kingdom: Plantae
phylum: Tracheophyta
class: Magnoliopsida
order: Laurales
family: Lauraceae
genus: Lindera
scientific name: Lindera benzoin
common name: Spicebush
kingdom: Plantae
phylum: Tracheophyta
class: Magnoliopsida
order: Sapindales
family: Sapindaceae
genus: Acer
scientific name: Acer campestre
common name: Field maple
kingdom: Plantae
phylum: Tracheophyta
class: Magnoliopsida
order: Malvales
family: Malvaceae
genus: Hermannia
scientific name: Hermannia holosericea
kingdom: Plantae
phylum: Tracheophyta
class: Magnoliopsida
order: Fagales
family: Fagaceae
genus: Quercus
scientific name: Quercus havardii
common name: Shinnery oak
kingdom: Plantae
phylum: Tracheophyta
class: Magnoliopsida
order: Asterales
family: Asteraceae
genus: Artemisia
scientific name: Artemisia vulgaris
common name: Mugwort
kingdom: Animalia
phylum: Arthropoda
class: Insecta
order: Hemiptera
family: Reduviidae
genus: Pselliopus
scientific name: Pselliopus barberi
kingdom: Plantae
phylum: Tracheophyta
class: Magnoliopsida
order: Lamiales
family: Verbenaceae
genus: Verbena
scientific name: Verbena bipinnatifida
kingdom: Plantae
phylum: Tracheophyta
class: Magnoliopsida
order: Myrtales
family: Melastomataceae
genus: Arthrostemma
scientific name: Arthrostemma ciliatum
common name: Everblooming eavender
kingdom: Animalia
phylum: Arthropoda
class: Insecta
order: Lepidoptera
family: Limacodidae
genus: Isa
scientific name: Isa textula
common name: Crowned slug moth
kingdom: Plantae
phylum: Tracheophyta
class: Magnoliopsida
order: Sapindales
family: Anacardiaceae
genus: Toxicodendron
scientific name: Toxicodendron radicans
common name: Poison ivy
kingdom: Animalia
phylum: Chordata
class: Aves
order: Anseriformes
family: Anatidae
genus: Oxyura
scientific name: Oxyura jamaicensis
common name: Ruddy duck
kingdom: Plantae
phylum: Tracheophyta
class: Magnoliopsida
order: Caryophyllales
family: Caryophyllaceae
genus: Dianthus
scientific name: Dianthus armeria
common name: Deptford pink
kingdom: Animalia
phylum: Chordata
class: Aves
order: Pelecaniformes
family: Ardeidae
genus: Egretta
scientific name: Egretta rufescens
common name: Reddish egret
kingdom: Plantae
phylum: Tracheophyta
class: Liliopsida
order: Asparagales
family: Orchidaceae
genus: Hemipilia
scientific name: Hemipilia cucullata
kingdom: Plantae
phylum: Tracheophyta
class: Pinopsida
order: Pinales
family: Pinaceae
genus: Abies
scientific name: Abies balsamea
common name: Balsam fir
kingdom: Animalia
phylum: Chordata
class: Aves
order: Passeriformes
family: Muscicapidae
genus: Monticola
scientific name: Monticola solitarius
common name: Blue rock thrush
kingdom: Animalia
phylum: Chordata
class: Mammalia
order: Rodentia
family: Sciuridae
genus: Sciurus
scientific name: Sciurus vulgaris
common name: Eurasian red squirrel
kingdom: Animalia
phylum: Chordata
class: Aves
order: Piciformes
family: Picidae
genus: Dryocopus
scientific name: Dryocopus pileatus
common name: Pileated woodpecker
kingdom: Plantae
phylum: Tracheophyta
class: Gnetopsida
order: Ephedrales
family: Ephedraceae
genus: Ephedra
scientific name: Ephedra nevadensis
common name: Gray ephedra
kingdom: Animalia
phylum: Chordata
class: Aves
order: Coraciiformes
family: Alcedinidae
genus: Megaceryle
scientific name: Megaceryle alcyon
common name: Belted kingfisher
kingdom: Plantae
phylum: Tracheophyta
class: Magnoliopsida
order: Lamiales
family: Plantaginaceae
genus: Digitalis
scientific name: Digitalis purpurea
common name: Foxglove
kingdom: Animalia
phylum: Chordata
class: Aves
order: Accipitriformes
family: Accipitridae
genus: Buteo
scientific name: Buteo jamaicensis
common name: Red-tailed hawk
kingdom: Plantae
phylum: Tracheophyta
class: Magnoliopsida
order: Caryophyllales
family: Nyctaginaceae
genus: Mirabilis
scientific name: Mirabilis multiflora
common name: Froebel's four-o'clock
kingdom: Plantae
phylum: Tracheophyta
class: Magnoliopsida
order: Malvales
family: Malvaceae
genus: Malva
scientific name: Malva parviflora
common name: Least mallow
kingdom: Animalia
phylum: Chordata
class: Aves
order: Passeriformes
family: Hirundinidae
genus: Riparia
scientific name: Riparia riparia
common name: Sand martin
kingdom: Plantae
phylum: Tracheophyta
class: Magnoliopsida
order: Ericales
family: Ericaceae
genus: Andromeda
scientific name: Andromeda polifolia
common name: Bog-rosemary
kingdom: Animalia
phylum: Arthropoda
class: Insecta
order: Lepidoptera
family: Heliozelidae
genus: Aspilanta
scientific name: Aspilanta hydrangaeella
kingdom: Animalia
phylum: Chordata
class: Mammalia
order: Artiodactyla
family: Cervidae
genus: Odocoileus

####################

§ Directions for this task: Reproduce every line of the rows above word for word, from the first row through the last, with no changes.

§ Correct answer:
kingdom: Plantae
phylum: Tracheophyta
class: Magnoliopsida
order: Laurales
family: Lauraceae
genus: Lindera
scientific name: Lindera benzoin
common name: Spicebush
kingdom: Plantae
phylum: Tracheophyta
class: Magnoliopsida
order: Sapindales
family: Sapindaceae
genus: Acer
scientific name: Acer campestre
common name: Field maple
kingdom: Plantae
phylum: Tracheophyta
class: Magnoliopsida
order: Malvales
family: Malvaceae
genus: Hermannia
scientific name: Hermannia holosericea
kingdom: Plantae
phylum: Tracheophyta
class: Magnoliopsida
order: Fagales
family: Fagaceae
genus: Quercus
scientific name: Quercus havardii
common name: Shinnery oak
kingdom: Plantae
phylum: Tracheophyta
class: Magnoliopsida
order: Asterales
family: Asteraceae
genus: Artemisia
scientific name: Artemisia vulgaris
common name: Mugwort
kingdom: Animalia
phylum: Arthropoda
class: Insecta
order: Hemiptera
family: Reduviidae
genus: Pselliopus
scientific name: Pselliopus barberi
kingdom: Plantae
phylum: Tracheophyta
class: Magnoliopsida
order: Lamiales
family: Verbenaceae
genus: Verbena
scientific name: Verbena bipinnatifida
kingdom: Plantae
phylum: Tracheophyta
class: Magnoliopsida
order: Myrtales
family: Melastomataceae
genus: Arthrostemma
scientific name: Arthrostemma ciliatum
common name: Everblooming eavender
kingdom: Animalia
phylum: Arthropoda
class: Insecta
order: Lepidoptera
family: Limacodidae
genus: Isa
scientific name: Isa textula
common name: Crowned slug moth
kingdom: Plantae
phylum: Tracheophyta
class: Magnoliopsida
order: Sapindales
family: Anacardiaceae
genus: Toxicodendron
scientific name: Toxicodendron radicans
common name: Poison ivy
kingdom: Animalia
phylum: Chordata
class: Aves
order: Anseriformes
family: Anatidae
genus: Oxyura
scientific name: Oxyura jamaicensis
common name: Ruddy duck
kingdom: Plantae
phylum: Tracheophyta
class: Magnoliopsida
order: Caryophyllales
family: Caryophyllaceae
genus: Dianthus
scientific name: Dianthus armeria
common name: Deptford pink
kingdom: Animalia
phylum: Chordata
class: Aves
order: Pelecaniformes
family: Ardeidae
genus: Egretta
scientific name: Egretta rufescens
common name: Reddish egret
kingdom: Plantae
phylum: Tracheophyta
class: Liliopsida
order: Asparagales
family: Orchidaceae
genus: Hemipilia
scientific name: Hemipilia cucullata
kingdom: Plantae
phylum: Tracheophyta
class: Pinopsida
order: Pinales
family: Pinaceae
genus: Abies
scientific name: Abies balsamea
common name: Balsam fir
kingdom: Animalia
phylum: Chordata
class: Aves
order: Passeriformes
family: Muscicapidae
genus: Monticola
scientific name: Monticola solitarius
common name: Blue rock thrush
kingdom: Animalia
phylum: Chordata
class: Mammalia
order: Rodentia
family: Sciuridae
genus: Sciurus
scientific name: Sciurus vulgaris
common name: Eurasian red squirrel
kingdom: Animalia
phylum: Chordata
class: Aves
order: Piciformes
family: Picidae
genus: Dryocopus
scientific name: Dryocopus pileatus
common name: Pileated woodpecker
kingdom: Plantae
phylum: Tracheophyta
class: Gnetopsida
order: Ephedrales
family: Ephedraceae
genus: Ephedra
scientific name: Ephedra nevadensis
common name: Gray ephedra
kingdom: Animalia
phylum: Chordata
class: Aves
order: Coraciiformes
family: Alcedinidae
genus: Megaceryle
scientific name: Megaceryle alcyon
common name: Belted kingfisher
kingdom: Plantae
phylum: Tracheophyta
class: Magnoliopsida
order: Lamiales
family: Plantaginaceae
genus: Digitalis
scientific name: Digitalis purpurea
common name: Foxglove
kingdom: Animalia
phylum: Chordata
class: Aves
order: Accipitriformes
family: Accipitridae
genus: Buteo
scientific name: Buteo jamaicensis
common name: Red-tailed hawk
kingdom: Plantae
phylum: Tracheophyta
class: Magnoliopsida
order: Caryophyllales
family: Nyctaginaceae
genus: Mirabilis
scientific name: Mirabilis multiflora
common name: Froebel's four-o'clock
kingdom: Plantae
phylum: Tracheophyta
class: Magnoliopsida
order: Malvales
family: Malvaceae
genus: Malva
scientific name: Malva parviflora
common name: Least mallow
kingdom: Animalia
phylum: Chordata
class: Aves
order: Passeriformes
family: Hirundinidae
genus: Riparia
scientific name: Riparia riparia
common name: Sand martin
kingdom: Plantae
phylum: Tracheophyta
class: Magnoliopsida
order: Ericales
family: Ericaceae
genus: Andromeda
scientific name: Andromeda polifolia
common name: Bog-rosemary
kingdom: Animalia
phylum: Arthropoda
class: Insecta
order: Lepidoptera
family: Heliozelidae
genus: Aspilanta
scientific name: Aspilanta hydrangaeella
kingdom: Animalia
phylum: Chordata
class: Mammalia
order: Artiodactyla
family: Cervidae
genus: Odocoileus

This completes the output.